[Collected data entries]
--

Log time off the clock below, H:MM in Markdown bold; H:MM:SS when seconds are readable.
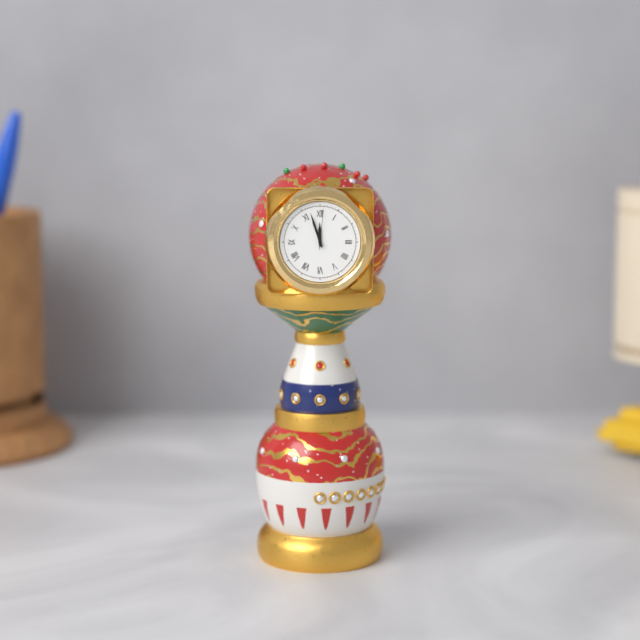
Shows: **11:57**
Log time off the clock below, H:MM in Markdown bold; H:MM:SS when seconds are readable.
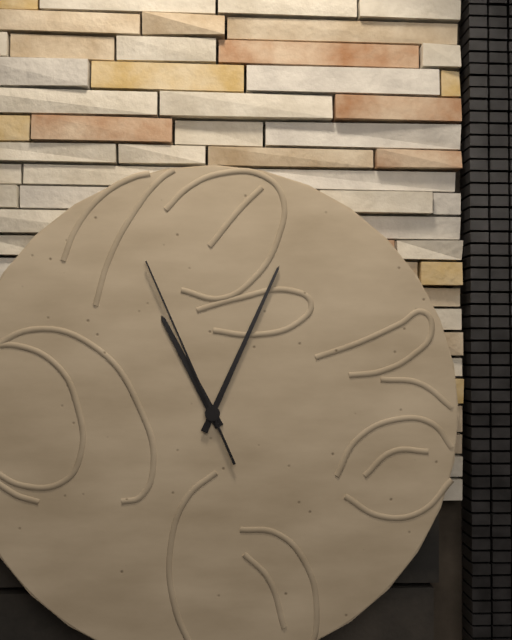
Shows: **11:04:56**
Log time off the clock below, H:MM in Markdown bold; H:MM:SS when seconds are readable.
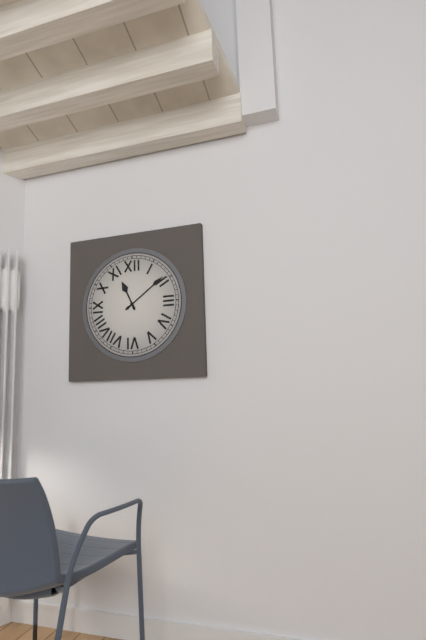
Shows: **11:09**
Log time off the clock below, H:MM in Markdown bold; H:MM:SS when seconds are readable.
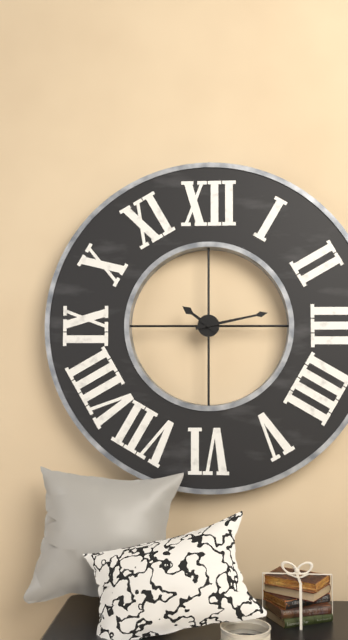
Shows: **10:13**
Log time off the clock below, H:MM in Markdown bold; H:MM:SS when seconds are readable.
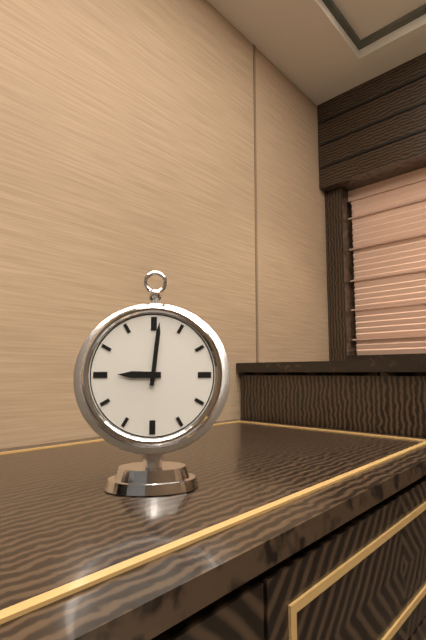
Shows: **9:01**
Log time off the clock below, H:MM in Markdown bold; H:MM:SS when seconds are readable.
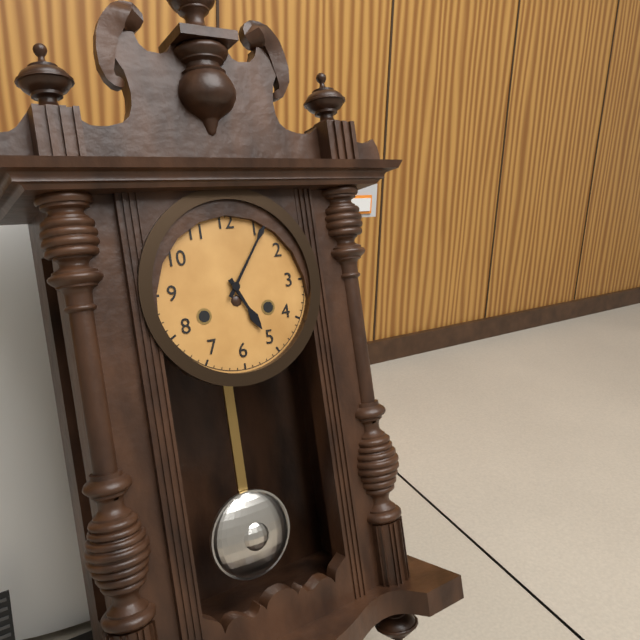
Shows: **5:06**
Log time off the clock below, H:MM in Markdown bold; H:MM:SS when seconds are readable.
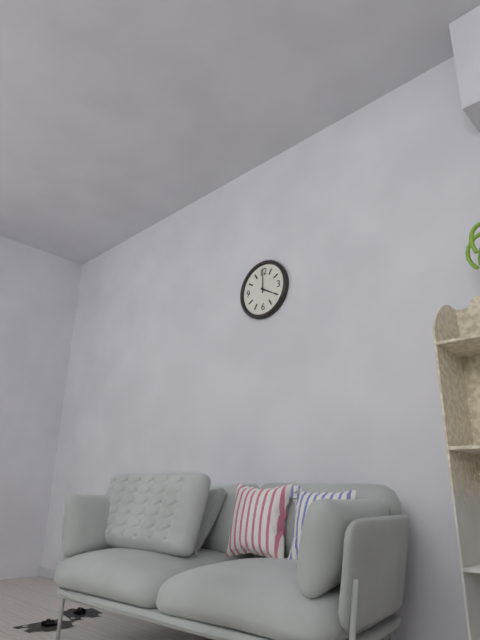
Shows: **4:00**
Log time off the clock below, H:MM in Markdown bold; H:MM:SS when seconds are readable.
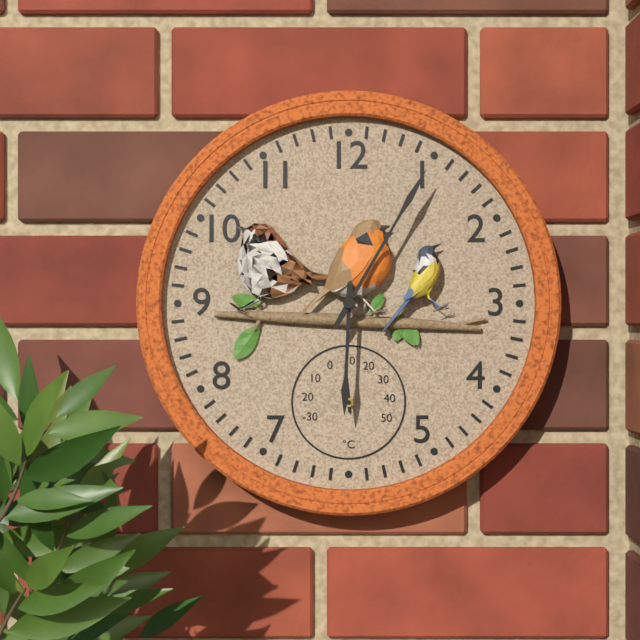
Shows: **6:05**
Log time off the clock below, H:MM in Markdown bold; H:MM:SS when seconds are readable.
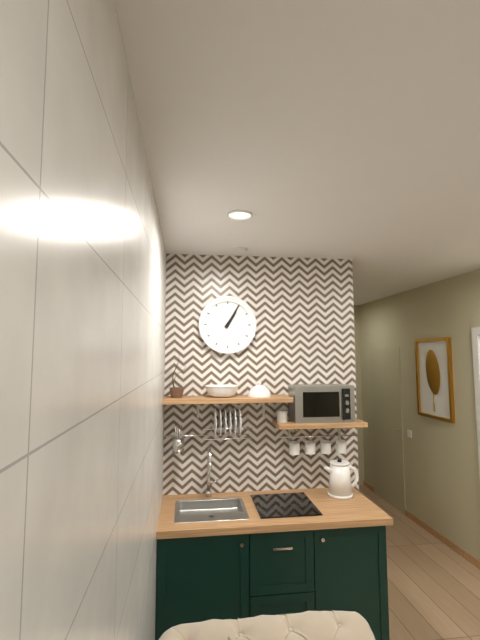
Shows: **1:05**
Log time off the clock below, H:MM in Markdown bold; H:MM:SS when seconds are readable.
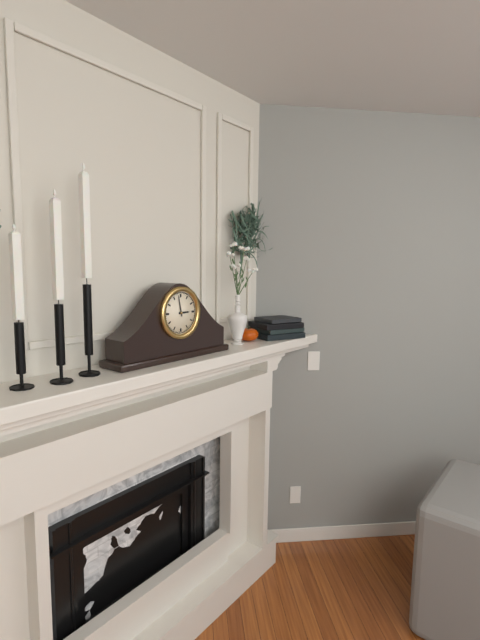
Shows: **2:58**
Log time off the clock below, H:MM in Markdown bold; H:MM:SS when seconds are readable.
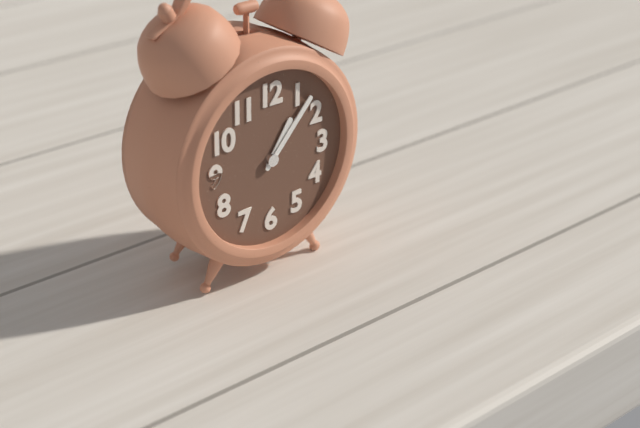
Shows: **1:07**
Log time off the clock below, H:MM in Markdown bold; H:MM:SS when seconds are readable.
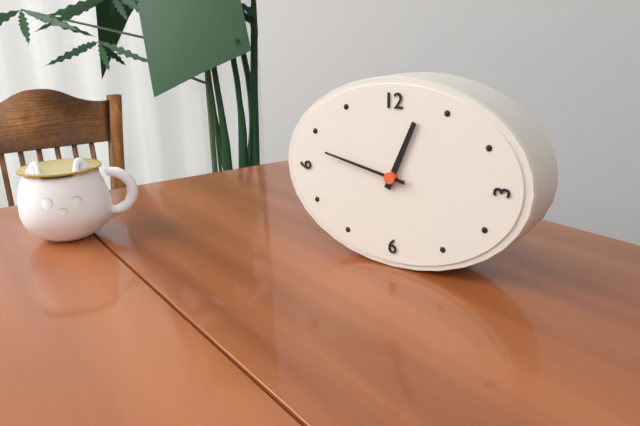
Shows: **12:47**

--

- **What to do**: Convert the rows, from their first line through the line containing "Shows: **10:13**", into a JSON list of strings with one string per line, including that final line and skipping blank lines. Leave the pictures out.

- **Complete answer**:
[
  "Log time off the clock below, H:MM in Markdown bold; H:MM:SS when seconds are readable.",
  "Shows: **11:57**",
  "Log time off the clock below, H:MM in Markdown bold; H:MM:SS when seconds are readable.",
  "Shows: **11:04:56**",
  "Log time off the clock below, H:MM in Markdown bold; H:MM:SS when seconds are readable.",
  "Shows: **11:09**",
  "Log time off the clock below, H:MM in Markdown bold; H:MM:SS when seconds are readable.",
  "Shows: **10:13**"
]